Monday 1 December 2014

Paper Towns - John Green

Published: 2010
Publisher: Bloomsbury 
Pages: 305

Blurb:

Quentin Jacobsen has spent a lifetime loving the magnificently adventurous Margo Roth Spiegelman from afar. So when she cracks open a window and climbs back into his life - dressed like a ninja and summoning him for an ingenious campaign of revenge - he follows.
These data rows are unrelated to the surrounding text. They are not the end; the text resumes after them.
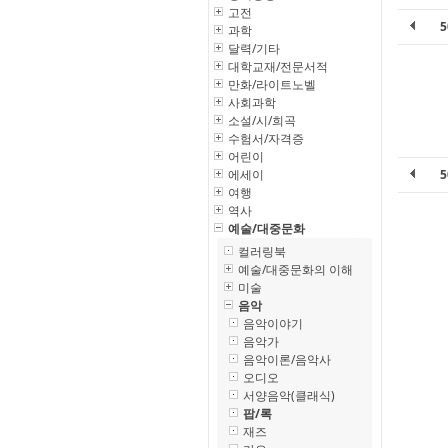
고전
과학
달력/기타
대학교재/전문서적
만화/라이트노벨
사회과학
소설/시/희곡
수험서/자격증
어린이
에세이
여행
역사
예술/대중문화
컬러링북
예술/대중문화의 이해
미술
음악
음악이야기
음악가
음악이론/음악사
오디오
서양음악(클래식)
팝/록
재즈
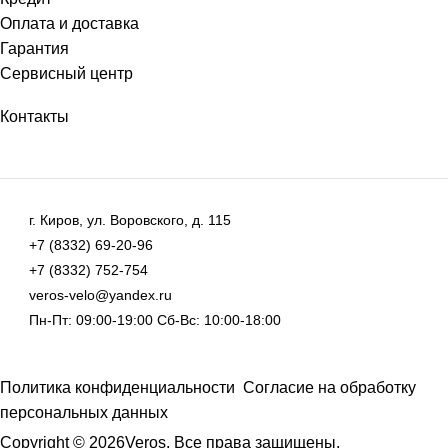
Оплата и доставка
Гарантия
Сервисный центр
Контакты
г. Киров, ул. Воровского, д. 115
+7 (8332) 69-20-96
+7 (8332) 752-754
veros-velo@yandex.ru
Пн-Пт: 09:00-19:00 Сб-Вс: 10:00-18:00
Политика конфиденциальности
Согласие на обработку
персональных данных
Copyright © 2026Veros. Все права защищены.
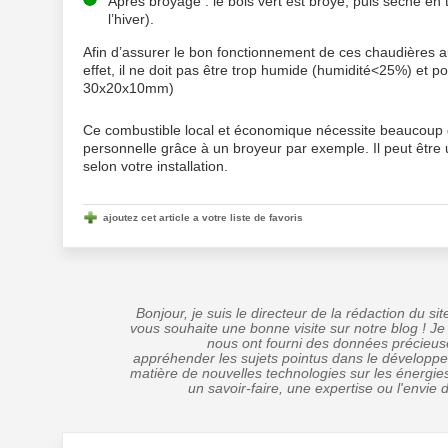
Après broyage : le bois vert est broyé, puis séché en
l’hiver).
Afin d’assurer le bon fonctionnement de ces chaudières a
effet, il ne doit pas être trop humide (humidité<25%) et
30x20x10mm)
Ce combustible local et économique nécessite beaucoup de
personnelle grâce à un broyeur par exemple. Il peut être
selon votre installation.
ajoutez cet article a votre liste de favoris
Bonjour, je suis le directeur de la rédaction du s
vous souhaite une bonne visite sur notre blog ! Je
nous ont fourni des données précieus
appréhender les sujets pointus dans le dévelop
matière de nouvelles technologies sur les énergie
un savoir-faire, une expertise ou l'envie 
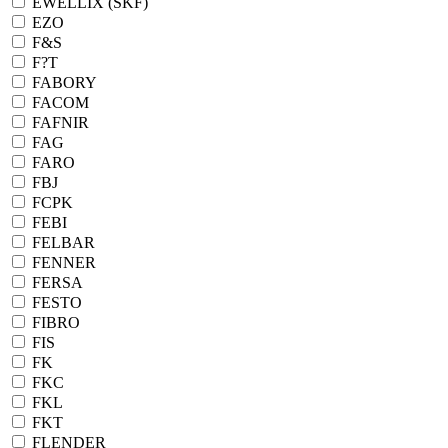
EWELLIX (SKF)
EZO
F&S
F?T
FABORY
FACOM
FAFNIR
FAG
FARO
FBJ
FCPK
FEBI
FELBAR
FENNER
FERSA
FESTO
FIBRO
FIS
FK
FKC
FKL
FKT
FLENDER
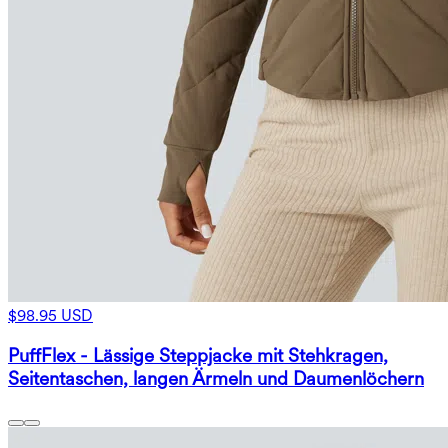
$98.95 USD
PuffFlex - Lässige Steppjacke mit Stehkragen,
Seitentaschen, langen Ärmeln und Daumenlöchern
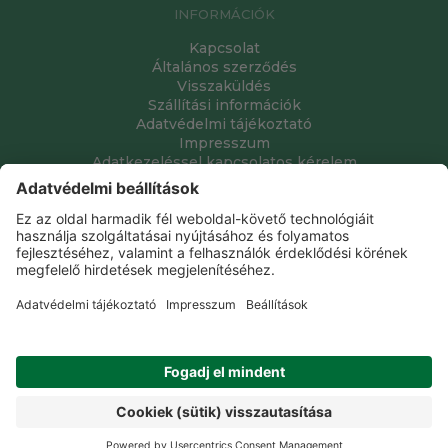
INFORMÁCIÓK
Kapcsolat
Általános szerződés
Visszaküldés
Szállítási információk
Adatvédelmi tájékoztató
Impresszum
Adatkezeléssel kapcsolatos kérelem
Grube Kft. © 2009 - 2026. Minden jog fenntartva. All rights
reserved.
Tervezte és készítette:
Vision-Software, az Octopus 8 ERP
forgalmazója
.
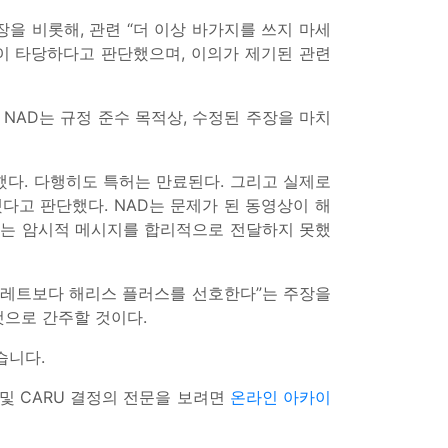
을 비롯해, 관련 “더 이상 바가지를 쓰지 마세
교 주장이 타당하다고 판단했으며, 이의가 제기된 관련
NAD는 규정 준수 목적상, 수정된 주장을 마치
했다. 다행히도 특허는 만료된다. 그리고 실제로
다고 판단했다. NAD는 문제가 된 동영상이 해
다는 암시적 메시지를 합리적으로 전달하지 못했
가 질레트보다 해리스 플러스를 선호한다”는 주장을
것으로 간주할 것이다.
습니다.
B 및 CARU 결정의 전문을 보려면
온라인 아카이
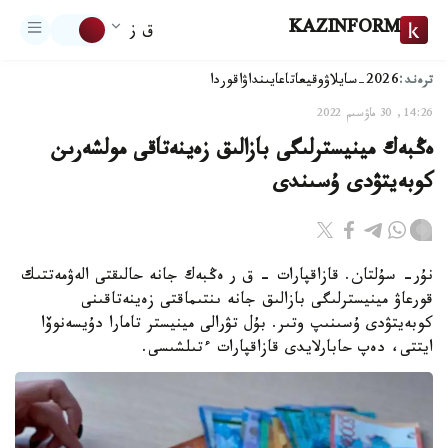
KAZINFORM
ق ز
ترەند:
2026-سايلاۋ
وقيعا
تاعايىنداۋ
اقوردا
14:26, 30 ماۋسىم 2022
ەڭبەك مينيسترلىگى بازالىق زەينەتاقى مولشەرىن
كوبەيتۋدى ۇسىندى
نۇر- سۇلتان. قازاقپارات – ق ر ەڭبەك جانە حالىقتى الەۋمەتتىك
قورعاۋ مينيسترلىگى بازالىق جانە ىنتىماقتى زەينەتاقىنى
كوبەيتۋدى ۇسىنىپ وتىر. بۇل تۋرالى مينيستر تامارا دۇيسەنوۆا
ايتتى، دەپ حابارلايدى قازاقپارات ءتىلشىسى.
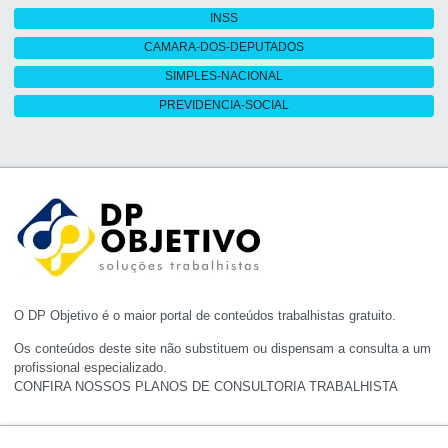
INSS
CAMARA-DOS-DEPUTADOS
SIMPLES-NACIONAL
PREVIDENCIA-SOCIAL
O DP Objetivo é o maior portal de conteúdos trabalhistas gratuito.
Os conteúdos deste site não substituem ou dispensam a consulta a um
profissional especializado.
CONFIRA NOSSOS PLANOS DE CONSULTORIA TRABALHISTA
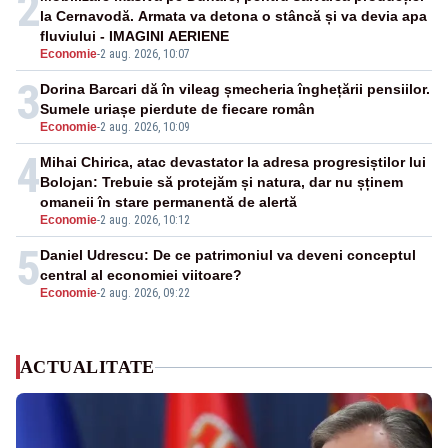
2
la Cernavodă. Armata va detona o stâncă și va devia apa
fluviului - IMAGINI AERIENE
Economie
-
2 aug. 2026, 10:07
3
Dorina Barcari dă în vileag șmecheria înghețării pensiilor.
Sumele uriașe pierdute de fiecare român
Economie
-
2 aug. 2026, 10:09
4
Mihai Chirica, atac devastator la adresa progresiștilor lui
Bolojan: Trebuie să protejăm și natura, dar nu șținem
omaneii în stare permanentă de alertă
Economie
-
2 aug. 2026, 10:12
5
Daniel Udrescu: De ce patrimoniul va deveni conceptul
central al economiei viitoare?
Economie
-
2 aug. 2026, 09:22
ACTUALITATE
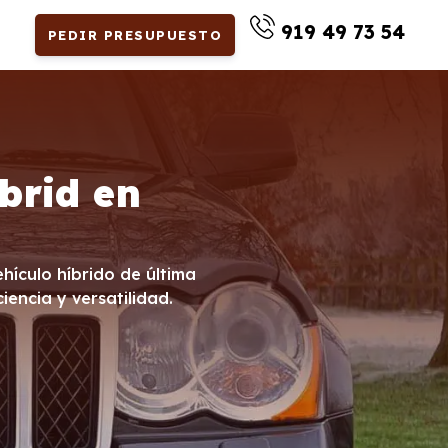
919 49 73 54
PEDIR PRESUPUESTO
brid en
hículo híbrido de última
encia y versatilidad.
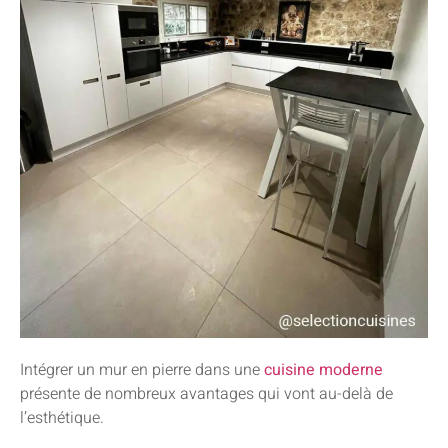
Intégrer un mur en pierre dans une
cuisine moderne
présente de nombreux avantages qui vont au-delà de
l’esthétique.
After their all-nighter ends and a new day breaks, Q arrives at school to discover that Margo, always an enigma, has now become a mystery. But Q soon learns that there are clues - and they're for him. Urged down a disconnected path, the closer Q gets, the less Q sees the girl he thought he knew.


Review: 

Paper Towns is John Green's third book for young adult readers, and in my opinion has many parallels to his first book, Looking for Alaska. The protagonist of the book is Q,    
a culturally stunted sort-of looser in his final year at high school. The similarities between Pudge, the narrator of  Looking for Alaska are staggering. Both characters are fairly plain, lacking culturally ( but both develop a love for poetry and the insight and meaning it can give life) and of course they are both madly in love with an extremely unrealistic and unbelievably cool girl. Because these characters are painfully boring to begin with, it does leave massive room to grow, which  Q does, in leaps and bounds over the course of the novel. 

The aforementioned "cool girl" in Paper Towns is Margo Roth Spiegelman, Q's next door neighbour , undisputed queen bee of the school and a unfathomable mystery. While Margo is an excellent character and is intrinsic to the plot and the message of the novel, there's something about her that annoys me, and she reminds me of Alaska, a lot.

On the other hand I love Ben and Radar. Ben is a guy that loves prom! Not exactly realistic but still fascinating to watch .Finally  I really loved the whole concept of the novel. Margo disappears and leaves Q a treasure trail of clues to find her. 

Overall I loved this novel and would recommend it to anyone who likes John Green's work or any young adult fiction.